Skills classifier assignment challenge
Table of contents
In the following document you will find all the information related to how the challenge was implemented along with a Demo Application.
On this notebook you will have all the findings for getting a feel about the data with respect to :
- shape
- size
- format
- distribution per class
- top frequent words
- most uncommon word among others
Over this notebook, few tasks for processing the data were performed, such as:
- normalizing the text
- deleting duplicates
- processes the labels to be in the format required by spaCy ( dummy features )
- Splitting the data into training, validation and testing.
- Save the data separately to be able to use it at modeling phase.
The difference with the previous notebook is that the text used for saving the data was the Normalized Text by removing the punctuation, stop words and lemmatizing.
This notebook is an intermediate step with the purpose of implementing and training a Feature Extractor using BERT (german-bert) model.
With this feature extractor, I was able to build numpy vectors that will serve for creating the baselines model
All the work done with scikit learn to predict always the majority class.
- Hypothesis: the models should be able to outperform the dummy classifier
Logistic Regression model was selected as one of the widely used classifier algorithms.
- Hypothesis: Logistic regression should outperform the dummy classifier but not the Transformer Models
Using spaCy to leverage NLP processing pipeline and categorizers to build the model with the german model trained on news (large)
- Hypothesis: The processing pipelines and model trained on german should perform really well on the dataset but no better than the one with Clean Data
Using spaCy to leverage NLP processing pipeline and categorizers to build the model with the german model trained on news (large).
This model differs from the previous as the text data was normalized by removing stopwords, punctuation and applying lemmatiztion.

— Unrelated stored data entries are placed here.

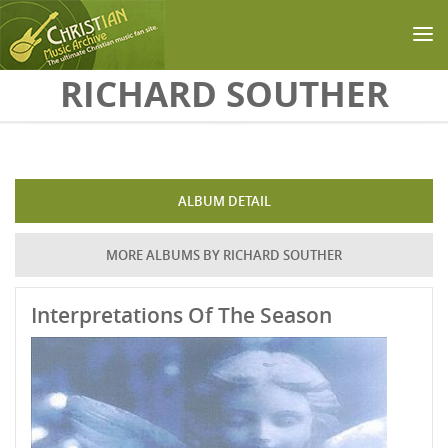
Skip to main content
RICHARD SOUTHER
ALBUM DETAIL
MORE ALBUMS BY RICHARD SOUTHER
Interpretations Of The Season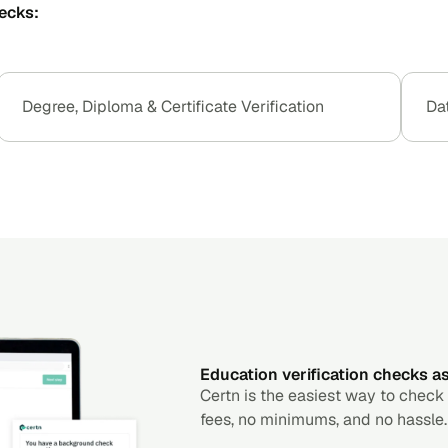
ecks:
Degree, Diploma & Certificate Verification
Da
Education verification checks as 
Certn is the easiest way to check
fees, no minimums, and no hassle.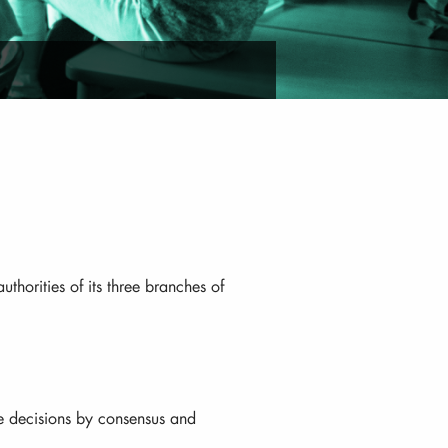
uthorities of its three branches of
e decisions by consensus and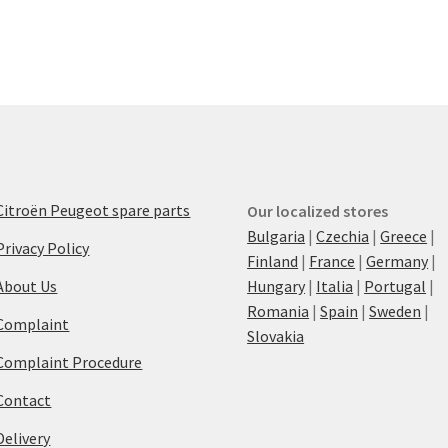
Citroën Peugeot spare parts
Our localized stores
Bulgaria
|
Czechia
|
Greece
|
Privacy Policy
Finland
|
France
|
Germany
|
About Us
Hungary
|
Italia
|
Portugal
|
Romania
|
Spain
|
Sweden
|
Complaint
Slovakia
Complaint Procedure
Contact
Delivery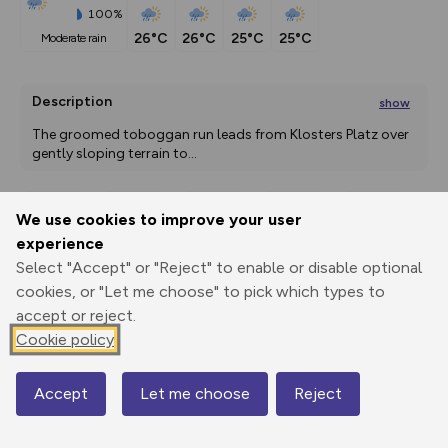
100%
26°C
26°C
25°C
25°C
moderate rain
Description
show
The groomed toboggan run leads from Klosters Platz over 
gently sloping terrain to
...
We use cookies to improve your user
Export
3D Fly-
Report
experience
Print
GPX
through
Share
route
Select "Accept" or "Reject" to enable or disable optional
cookies, or "Let me choose" to pick which types to
Elevation
accept or reject.
Total ascent: 0 m
Cookie policy
1037 m
Accept
Let me choose
Reject
Map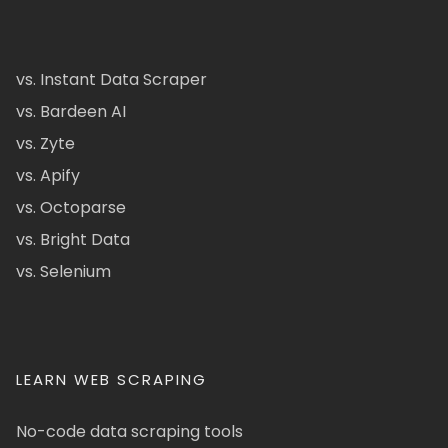
vs. Instant Data Scraper
vs. Bardeen AI
vs. Zyte
vs. Apify
vs. Octoparse
vs. Bright Data
vs. Selenium
LEARN WEB SCRAPING
No-code data scraping tools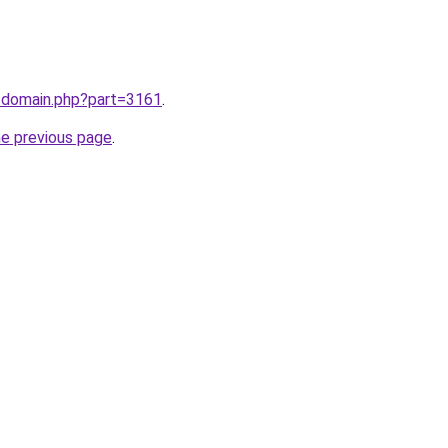
m/domain.php?part=3161
.
he previous page
.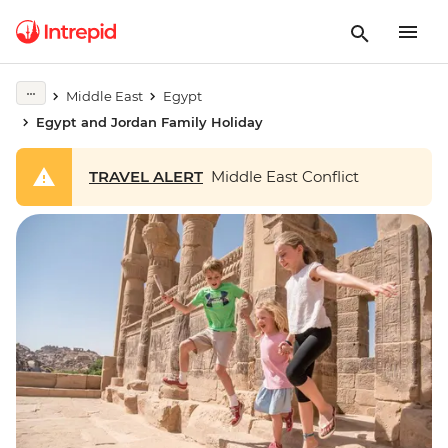
Middle East
Egypt
Egypt and Jordan Family Holiday
TRAVEL ALERT
Middle East Conflict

- Hypothesis: The processing pipelines and model trained on german should perform really well on the dataset better than Baselines and spaCy model with raw data, due to cleaning
Transformer models usually perform as state-of-the-art models for NLP and many other tasks.
- Hypothesis: this model trained on BERT with German dataset should be able to outperform any other model
All the results and insights product of the work for designing and building the models along with the evaluation for each of them are on this notebook.
-
From your Terminal run the following, to create the conda environment
# create the environment conda env create -f dev_environment.yml conda activate skills-dev python -m spacy download de_core_news_lg #
-
Run jupyter to be able to check out the notebooks
jupyter notebook -p 8888
Important Note:
- The notebooks related to the models with spaCy and BERT where run in Google Colab, therefore it might need adjustments regarding the data and uploading the best models to your Google Drive.
- Due to time constraint I was not able to set it for using it local vs. Colab.
- Download the Model:
mkdir -p ./skill_classifier/models/
gdown -O ./skill_classifier/models/1re6-ybn-fxdLIZMATWDVsk7M9ceJB213
tar -xzvf ./skill_classifier/models/best_model_bertv1.tar.gz -C ./skill_classifier/models/
- Run Locally:
streamlit run Home.py
- The challenge was a really good experience to work with. I'm looking forward to discuss the results.
- With this challenge I was able to push forward and build an small demo with Streamlit.
- Pack the application into a Docker Container and upload it to a cloud service.
- Improve the models by doing Error Analysis and handle properly class imbalance.